Mr Zhuwarara sought to rely on the authorities that state that where an agent introduces a purchaser and is the effective cause of a sale then it is entitled to a commission. Thus he cited the cases of Webranchek v LK Jacobs 1948 (4) SA 671 and John H. Pritchard & Associates v Thounypart Estates 1967 (2) SA 511.  Mr Mpofu countered this submission by pointing out this is essentially a contract of principal and agent. He further submitted that since Sharid Sadik conceded that there was no consensus on mandate what legal principle allows a court to award a claim where there is no consensus. He also submitted that the authorities cited are only applicable where there is proof of mandate given.

I am satisfied that there was no mandate given to the plaintiff by the defendant. Sharid Sadik conceded that under cross-examination. What case then is the defendant expected to answer in light of the concession? Sharid Sadik was generally not an impressive witness when he underwent cross-examination. The plaintiff’s case was shattered through cross-examination of its sole witness.
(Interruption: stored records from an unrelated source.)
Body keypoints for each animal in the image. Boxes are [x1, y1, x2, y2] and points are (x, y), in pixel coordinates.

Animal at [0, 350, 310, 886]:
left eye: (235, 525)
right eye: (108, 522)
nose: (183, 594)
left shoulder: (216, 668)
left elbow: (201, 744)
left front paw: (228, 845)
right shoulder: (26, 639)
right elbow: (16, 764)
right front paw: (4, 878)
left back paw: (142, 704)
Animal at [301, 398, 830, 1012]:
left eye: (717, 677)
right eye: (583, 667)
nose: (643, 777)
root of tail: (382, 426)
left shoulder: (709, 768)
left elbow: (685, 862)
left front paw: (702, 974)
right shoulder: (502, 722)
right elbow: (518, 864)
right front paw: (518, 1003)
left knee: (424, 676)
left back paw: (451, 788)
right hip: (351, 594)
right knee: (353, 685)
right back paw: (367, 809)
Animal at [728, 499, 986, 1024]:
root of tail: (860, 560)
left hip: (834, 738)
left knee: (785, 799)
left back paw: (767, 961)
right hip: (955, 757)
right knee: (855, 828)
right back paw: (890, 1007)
Mr Mpofu also attacked the plaintiff’s case on the basis that it sued the wrong defendant. Incidentally the defendant had initially excepted to the pleadings on this basis. However the exception was not set down within the time frames provided by the rules and the defendant then pleaded over.

Mr Mpofu submitted that the defendant and Tatalogun Investments (Private) Limited are distinct legal entities notwithstanding the fact that the defendant wholly owns Tatalogun Investments (Private) Limited. Consequently, there is no privity of contract between the plaintiff and the defendant as the agreement of sale giving rise to the present litigation was concluded between Varun Beverages (Zimbabwe) (Private) Limited and Tatalogun Investments (Private) Limited. In support of the submission that a holding company and its subsidiary are separate legal entities Mr Mpofu cited the case of Zimnat Life Assurance Limited v George Dikinya SC 30-10. In that case GARWE JA held that a holding company is a separate legal persona which possesses its own interests, rights, assets and liabilities. The learned judge referred to Company Law, 4th ed by Cilliers & Benade at p 543. The same views are expressed in Hahlo’s South African Company Law, sixth edition.
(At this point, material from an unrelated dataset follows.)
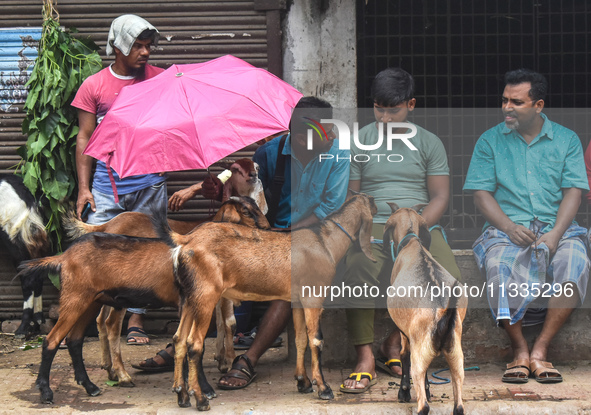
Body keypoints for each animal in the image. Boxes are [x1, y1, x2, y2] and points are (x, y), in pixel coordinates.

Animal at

Mr Zhuwarara countered Mr Mpofu’s submission in a two pronged manner. The first submission was that non-joinder of Tatalogun Investments (Private) Limited is not fatal to the proceedings. He referred to r 87 of the Rules of The High Court. In my view, the issue is not about non-joinder but citation of the wrong defendant.

Mr Zhuwarara’s other submission was that the memorandum of agreement in respect of the sale was made by the defendant and is replete with references to the defendant. That may well be the case but the agreement cites the parties as Tatalogun Investments (Private) Limited and Varun Beverages (Zimbabwe) (Private) Limited. The seller and owner of the property was Tatalogun Investments (Private) Limited and not the defendant. That is what really matters. That the defendant facilitated the agreement is immaterial because it is not cited as a party to the agreement.

In light of the foregoing, the application for absolution from the instance is hereby granted with costs.